Okonjo Iweala said that a return to the old order was unlikely, but trade would remain essential. Georgieva agreed, saying global trade would continue, albeit in a different form.

Georgieva warned that AI would accelerate economic transformation at an unprecedented speed. The IMF expects 60 percent of jobs to be affected by AI, either enhanced or displaced, with entry-level roles and middle-class workers facing the greatest pressure.

Lagarde warned that without cooperation, capital and data flows would suffer, undermining productivity and growth.

Al-Jadaan said that power dynamics had always shaped global relations, but dialogue remained essential. “The fact that thousands of leaders came here says something,” he said. “Some things cannot be done alone.”

In another session titled Geopolitical Risks Outlook for 2026, former US Democratic representative Jane Harman said that because of AI, the world was safer in some ways but worse off in others.

“I think AI can make the world riskier if it gets in the wrong hands and is used without guardrails to kill all of us. But AI also has enormous promise. AI may be a development tool that moves the third world ahead faster than our world, which has pretty messy politics,” she said.

American economist Eswar Prasad said that currently the world was in a “doom loop.”

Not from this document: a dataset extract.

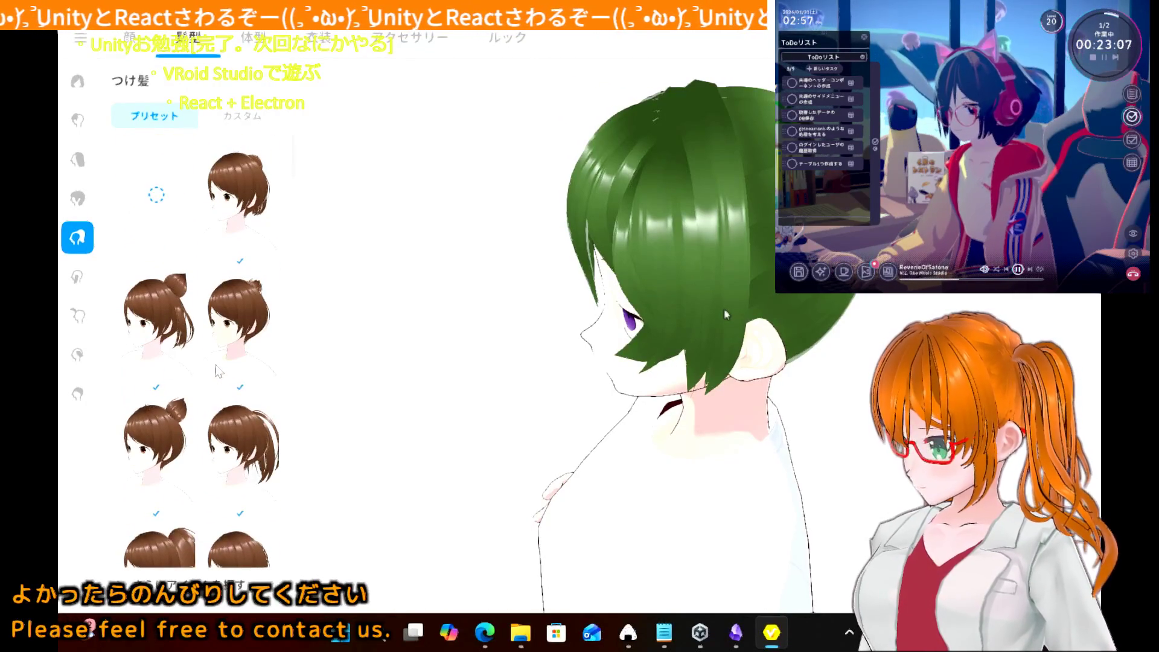
scroll(218, 371, "down", 5)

Prasad said that the global economy was stuck in a negative-feedback loop and economics, domestic politics and geopolitics were only bringing out the worst in each other.

“Technology could lead to shared prosperity but what we are seeing is much more concentration of economic and financial power within and between countries, potentially making it a destabilizing force,” he said.

Prasad predicted that AI and tech development would impact growing economies the most. But he said that there was uncertainty about whether these developments would create job opportunities and growth in developing countries.

Professor of international political economy at the University of New South Wales in Australia, Elizabeth Thurbon, said that China was driving a Green Energy transition in a way that should be modeled by the rest of the world.

“The Chinese government is using the Green Energy Transition to boost energy security and is manufacturing its own energy to reduce reliance on fossil fuel imports,” she explained.

Thurbon said that China was using this transition to boost economic security, social security and geostrategic security. She viewed this as a huge security-enhancing opportunity and every country had the ability to use the energy transition as a national security multiplier. 

“We are seeing an enormous dynamism across emerging market economies driven by China. This boom loop is being driven by enormous investments in green energy. Two-thirds of global investment flowing into renewable energy is driven largely by China,” she said.

Thurbon said that China was taking an interesting approach to building relationships with countries by putting economic engagement on the forefront of what they had to offer.

“China is doing all it can to ensure economic partnership with emerging economies are productive. It’s important to approach alliances as not just political alliances but investment in economy, future and the flourishment of a state,” she said.

The panel criticized global economic treaties and laws, and expressed the need for immediate reforms in economic governing bodies.

“If you are a developing economy, the rules of the WTO, for example, are not helpful for you to develop. A lot of the rules make it difficult to pursue an economic development agenda. These regulations are not allowing the economies to grow,” Thurbon said.

“Serious reform must be made in international trade agreements, economic bodies and rules and guidelines,” she added.

Prasad echoed this sentiment and said there was a need for national and international reform in global economic institutions.

“These institutions are not working very well so we can reconfigure them or rebuild them from scratch. But unfortunately the task of rebuilding falls into the hands of those who are shredding them,” he said.

WEF attendees were invited to join the Global Collaboration and Growth meeting to be held in Saudi Arabia in April 2026 to continue addressing the complex global challenges and engage in dialogue.